Centenares de niños marcharon en abril celebrando la aprobación del nuevo Código de la Familia. Docenas de legisladores, juristas y directores de ONG, unieron también sus voces para elogiarlo. “Hoy en Nicaragua se marca una nueva era con la entrada en vigencia de un moderno Código de Familia”, declaró el magistrado Marvin Aguilar García.
También, y a pesar de las reservas de los obispos, religiosos como sor Belkis Castillo, consideraron en un seminario de capacitación, inaugurado por monseñor Mata y el doctor Aguilar, “que este nuevo Código es fantástico”.
¿Lo es? Saberlo requiere examinar la medida en que aborda o prioriza los problemas más agudos que afectan nuestras familias. Al igual que un médico, que antes de recetar debe conocer la enfermedad del paciente, una legislación orientada a sanar un sector debe partir del reconocimiento de su principal dolencia. ¿Acierta el código en diagnosticarla?
Pablo Antonio Cuadra (PAC), uno de nuestros escritores más profundos, insistía en que el problema más grave de la familia nicaragüense era su desintegración o falta de institucionalidad. A diferencia de una institución, que crea vínculos, orden y continuidad, nuestras familias están mayormente constituidas por hogares donde “los hijos se suceden sin padre y los padres vuelven a desparramar su fecundidad sin techo fijo, sin cama estable, sin mesa común, sin diálogo, sin vínculo; quedando como resultado de la convulsa marea solamente un resto de naufragio, la nave rota de la madre, a la cual se agarra hambrientamente la prole ”

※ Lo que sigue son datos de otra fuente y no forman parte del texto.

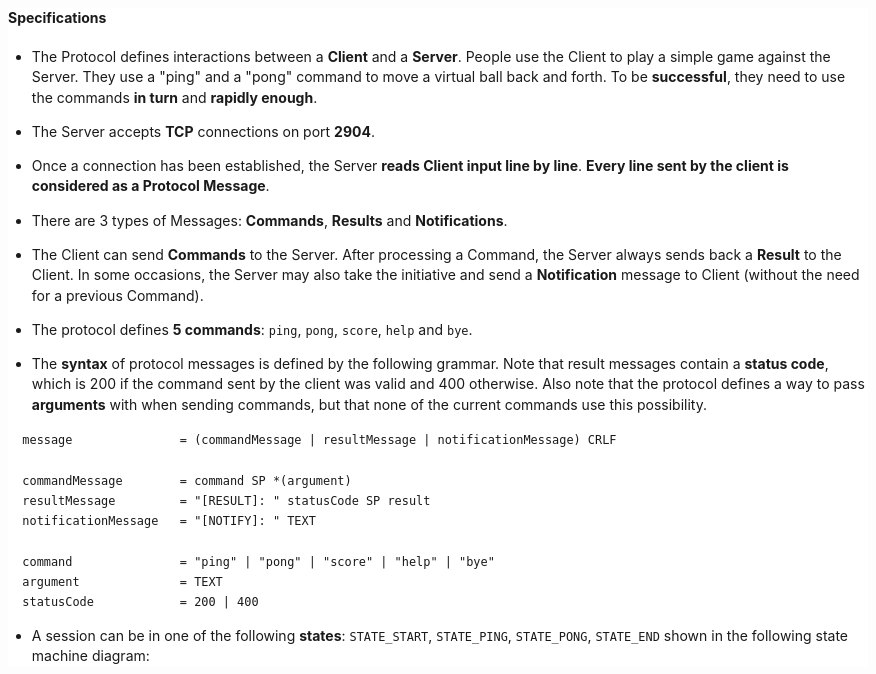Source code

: 
#### Specifications

* The Protocol defines interactions between a **Client** and a **Server**. People use the Client to play a simple game against the Server. They use a "ping" and a "pong" command to move a virtual ball back and forth. To be **successful**, they need to use the commands **in turn** and **rapidly enough**.

* The Server accepts **TCP** connections on port **2904**.

* Once a connection has been established, the Server **reads Client input line by line**. **Every line sent by the client is considered as a Protocol Message**.

* There are 3 types of Messages: **Commands**, **Results** and **Notifications**.

* The Client can send **Commands** to the Server. After processing a Command, the Server always sends back a **Result** to the Client. In some occasions, the Server may also take the initiative and send a **Notification** message to Client (without the need for a previous Command).

* The protocol defines **5 commands**: `ping`, `pong`, `score`, `help` and `bye`. 

* The **syntax** of protocol messages is defined by the following grammar. Note that result messages contain a **status code**, which is 200 if the command sent by the client was valid and 400 otherwise. Also note that the protocol defines a way to pass **arguments** with when sending commands, but that none of the current commands use this possibility.


```
  message               = (commandMessage | resultMessage | notificationMessage) CRLF
  
  commandMessage        = command SP *(argument)
  resultMessage         = "[RESULT]: " statusCode SP result
  notificationMessage   = "[NOTIFY]: " TEXT
  
  command               = "ping" | "pong" | "score" | "help" | "bye"
  argument              = TEXT
  statusCode            = 200 | 400
```

* A session can be in one of the following **states**: `STATE_START`, `STATE_PING`, `STATE_PONG`, `STATE_END` shown in the following state machine diagram:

Las estadísticas han confirmado esta realidad doliente. En los censos los hijos criados por su padre y madre biológicos son minoría; el padre suele brillar por su ausencia; demasiados niños contestan: “Mi papa nos abandonó”. Las ciencias sociales han corroborado, por su parte, cómo la violencia doméstica, los abusos sexuales, y muchas otras patologías, son mucho más comunes en los hogares rotos. Tuvo pues razón PAC al concluir que “la lucha más honda e ignorada, la más angustiosa y vital, es la lucha por estabilizar la familia”. Era de esperarse, entonces, que el código respondiera a este imperativo.
Pero no. Al revisar sus contenidos y las declaraciones de sus coautores se percibe que sus prioridades o focos de atención fueron otros. Uno, central, ha sido evitar el castigo físico de los menores. Para la Procuradora de la Niñez, Martha Toruño, y representantes de Unicef, el código, al prohibirlo, “marca un hito en la historia del país”. Otro, “novedoso” en palabras de Juanita Jiménez, del Movimiento Autónomo de Mujeres, es haber regulado el “reconocimiento de la unión de hecho estable en igualdad de derechos y obligaciones”. Otro, notable, para la doctora Abboud Castillo, consultora del código, es haber reivindicado la igualdad y respeto entre los miembros de la familia y la igualdad de género. Finalmente otro, muy subrayado, al que se dedica un apartado especial, es el de la violencia doméstica. El Código establece el deber del Estado y la escuela de combatirla.
No hay duda que estos temas ameritan atención. Lo extraño es que un problema como la inestabilidad, la ausencia de vínculos y compromisos, causa de tantas violencias y sufrimientos, no haya merecido un tratamiento semejante. Sencillamente fue marginado, eclipsado por otras preocupaciones. Omisión aún más desconcertante tratándose de legisladores que proclaman su devoción a los derechos infantiles. ¿Habrán olvidado que nada protege más a los niños que crecer en hogares estables con su padre y madre naturales? Los fajazos duelen y pueden ser humillantes. ¿Se queda atrás acaso el abandono paterno?
El autor es sociólogo y fue ministro de educación.